I'm still intrigued by the fact that Tolkien, for whom sub creation (the creation of a secondary world which exists in the mind) was the highest form of Art, did not include any references to sub creation among the Elves - no mention of Feanor making up tales or composing Epic poems about his equivalent of 'Middle-earth'.

We are given a lot of Elvish poetry in the Legendarium, but all of it is about actual persons/events in their history.

Or are they? Do we know for certain that all these references are to actual events & people? was there no embellishment in the accounts & poems - even in the 're-tellings'? No bias, no stressing one aspect of an event & playing down others?

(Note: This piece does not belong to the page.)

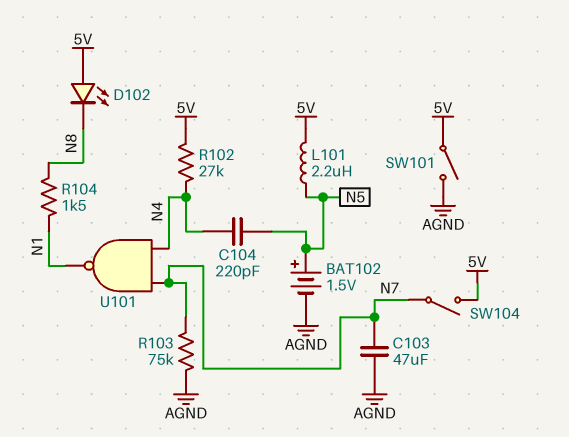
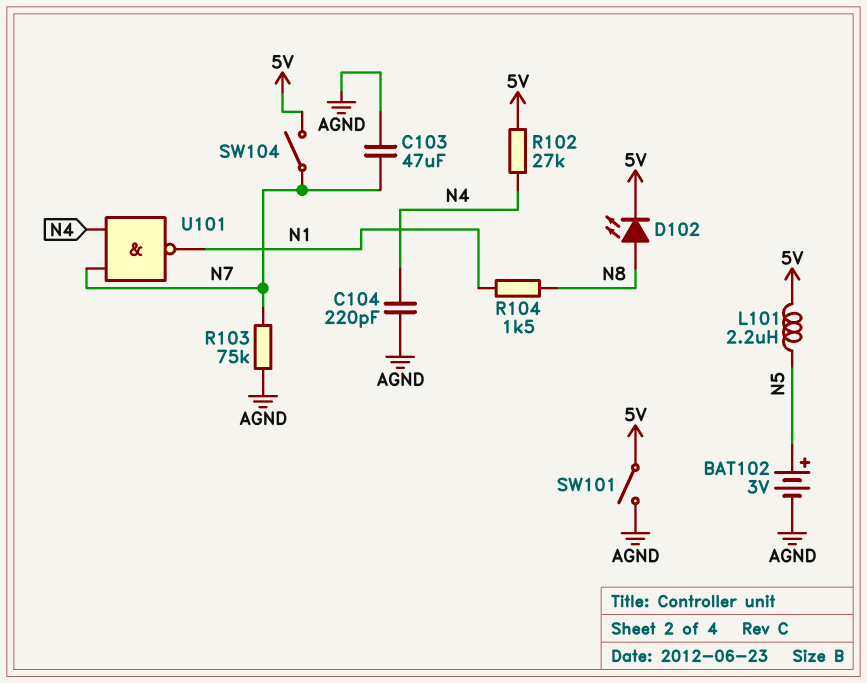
BAT102: 1.5V (plus N5, minus AGND) -> 3V (plus N5, minus AGND)
C104: 220pF (N4, N5) -> 220pF (AGND, N4)
D102: LED (A 5V, K N8) -> LED (A N8, K 5V)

As I said, this is the thing about written records - they tend to tell you what they are - fiction, history, philosophy, science, & once written down they are fixed. Memory, especially the memory of an immortal, is a much more dynamic process. But its more complicated than that - whose books are they?

(Also, its cheaper & less hassle to alter & amend memories - no typos to put right & errors in the text to discover, requiring one to buy an expensive 'new' edition or make do with the 'inaccurate' version. Chizz chizz....)

Let's look at the Silmarillion - put together by Bilbo: his 'Translations from the Elvish'. His main source? The Elves & books at Rivendell. Now, in the Sil, the Feanoreans don't come off very well. Not quite the villains of the piece, but hardly the heroes.

But can we trust what we're told about them in a work based on the the library & inhabitants of Elrond's House? Would Elrond have been entirely unbiassed as regards the Feanoreans? Would his Mother-in-law, given that she & their father were 'unfriends for ever'?

Both books & memories are consciously or unconsciously biassed, no less in Middle-earth than here, but memory, being a living process, is more malleable.